→ **Your objective**: Look for "Germany" in the material below and show each line that contains it.

→ **Records shown**:
—————

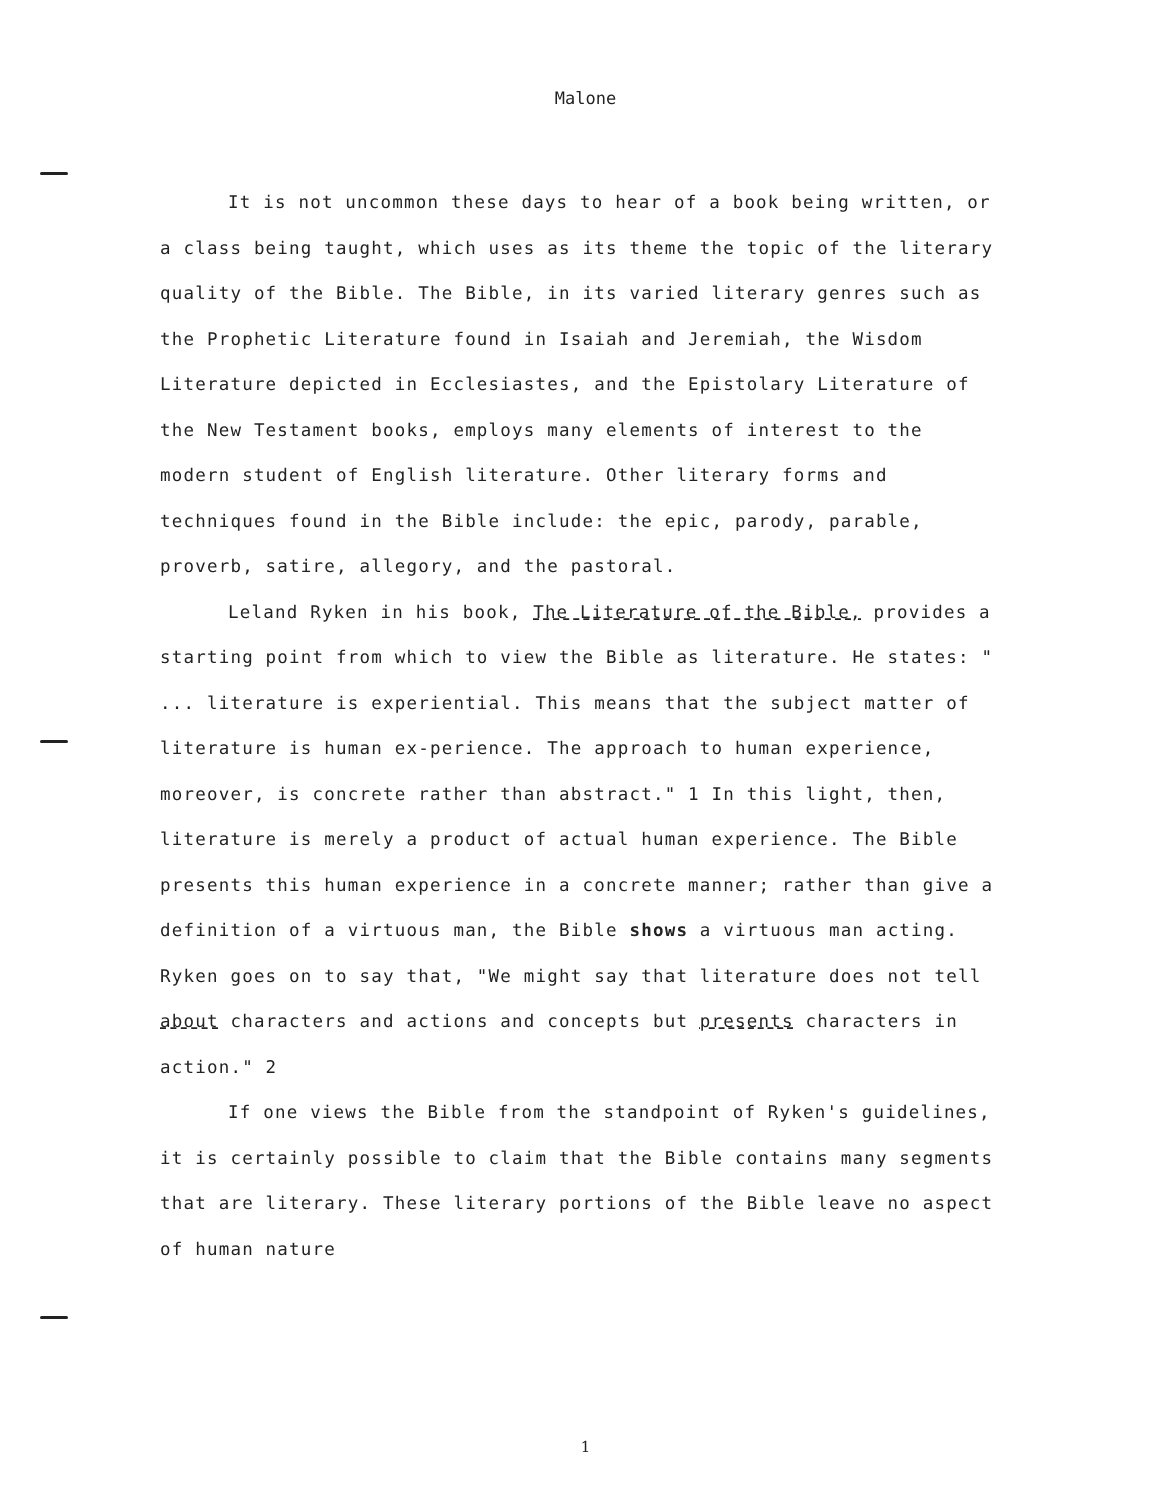Malone
It is not uncommon these days to hear of a book being written, or a class being taught, which uses as its theme the topic of the literary quality of the Bible. The Bible, in its varied literary genres such as the Prophetic Literature found in Isaiah and Jeremiah, the Wisdom Literature depicted in Ecclesiastes, and the Epistolary Literature of the New Testament books, employs many elements of interest to the modern student of English literature. Other literary forms and techniques found in the Bible include: the epic, parody, parable, proverb, satire, allegory, and the pastoral.
Leland Ryken in his book, The Literature of the Bible, provides a starting point from which to view the Bible as literature. He states: " ... literature is experiential. This means that the subject matter of literature is human ex-perience. The approach to human experience, moreover, is concrete rather than abstract." 1 In this light, then, literature is merely a product of actual human experience. The Bible presents this human experience in a concrete manner; rather than give a definition of a virtuous man, the Bible shows a virtuous man acting. Ryken goes on to say that, "We might say that literature does not tell about characters and actions and concepts but presents characters in action." 2
If one views the Bible from the standpoint of Ryken's guidelines, it is certainly possible to claim that the Bible contains many segments that are literary. These literary portions of the Bible leave no aspect of human nature
1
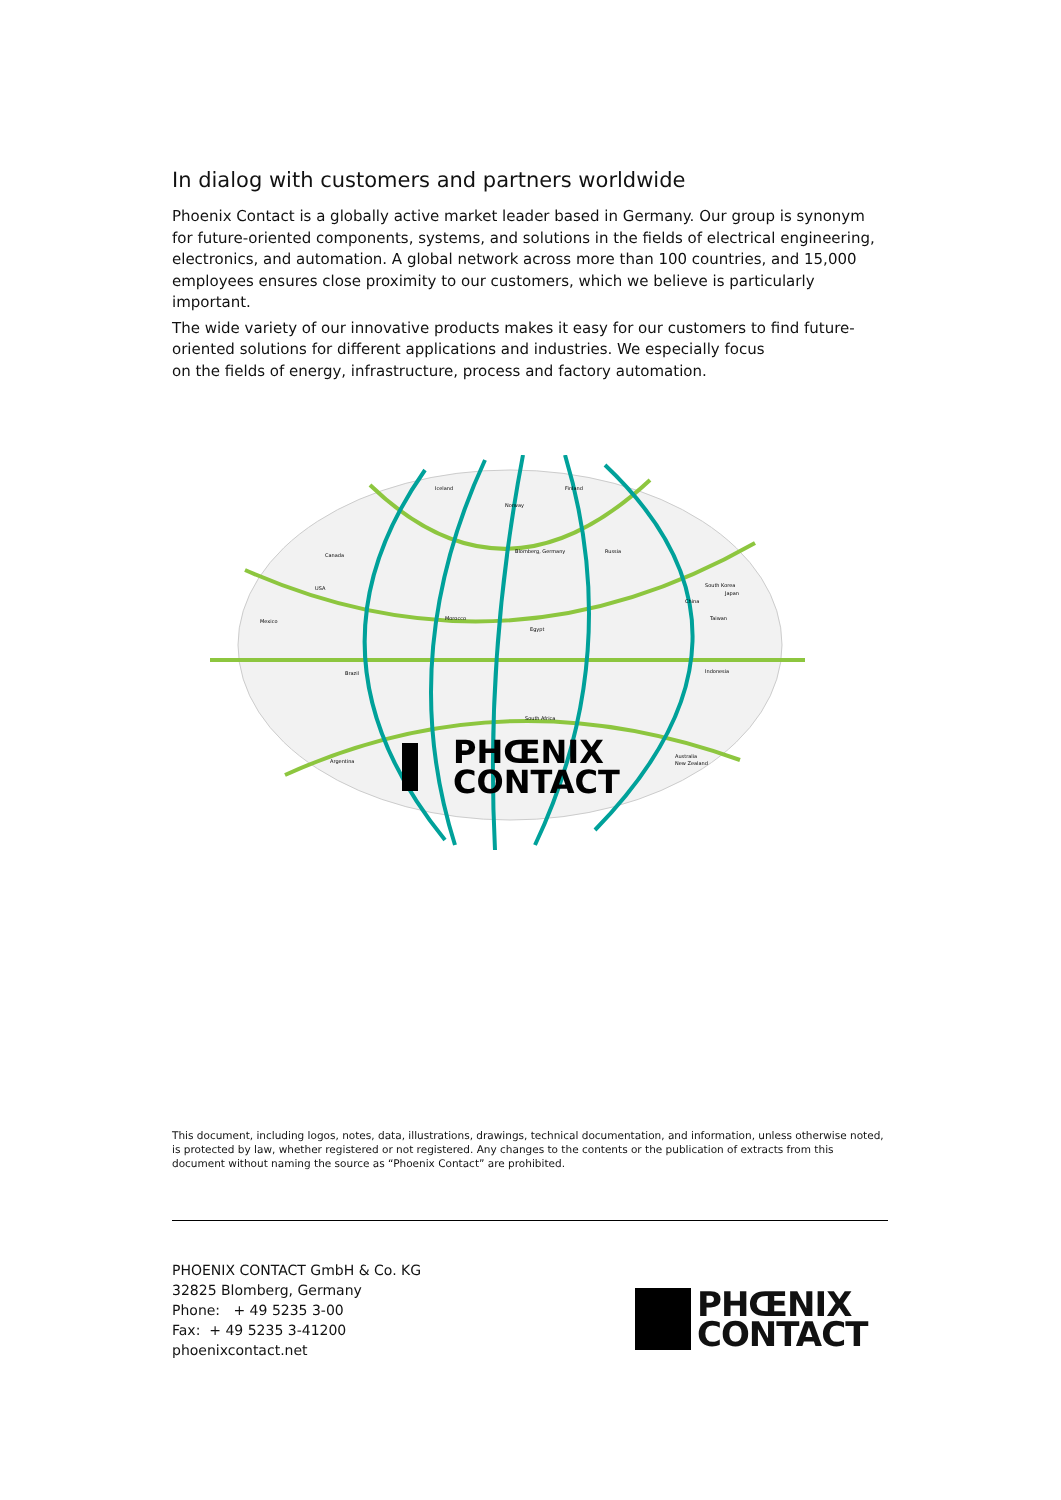In dialog with customers and partners worldwide
Phoenix Contact is a globally active market leader based in Germany. Our group is synonym for future-oriented components, systems, and solutions in the fields of electrical engineering, electronics, and automation. A global network across more than 100 countries, and 15,000 employees ensures close proximity to our customers, which we believe is particularly important.
The wide variety of our innovative products makes it easy for our customers to find future-oriented solutions for different applications and industries. We especially focus
on the fields of energy, infrastructure, process and factory automation.
Iceland
Finland
Norway
Blomberg, Germany
Russia
Canada
USA
China
South Korea
Japan
Mexico
Brazil
Indonesia
South Africa
Australia
New Zealand
Argentina
Morocco
Egypt
Taiwan
PHŒNIX
CONTACT
This document, including logos, notes, data, illustrations, drawings, technical documentation, and information, unless otherwise noted, is protected by law, whether registered or not registered. Any changes to the contents or the publication of extracts from this document without naming the source as “Phoenix Contact” are prohibited.
PHOENIX CONTACT GmbH & Co. KG
32825 Blomberg, Germany
Phone: + 49 5235 3-00
Fax: + 49 5235 3-41200
phoenixcontact.net
PHŒNIX
CONTACT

—————

→ **The answer**:
Phoenix Contact is a globally active market leader based in Germany. Our group is synonym for future-oriented components, systems, and solutions in the fields of electrical engineering, electronics, and automation. A global network across more than 100 countries, and 15,000 employees ensures close proximity to our customers, which we believe is particularly important.
Blomberg, Germany
32825 Blomberg, Germany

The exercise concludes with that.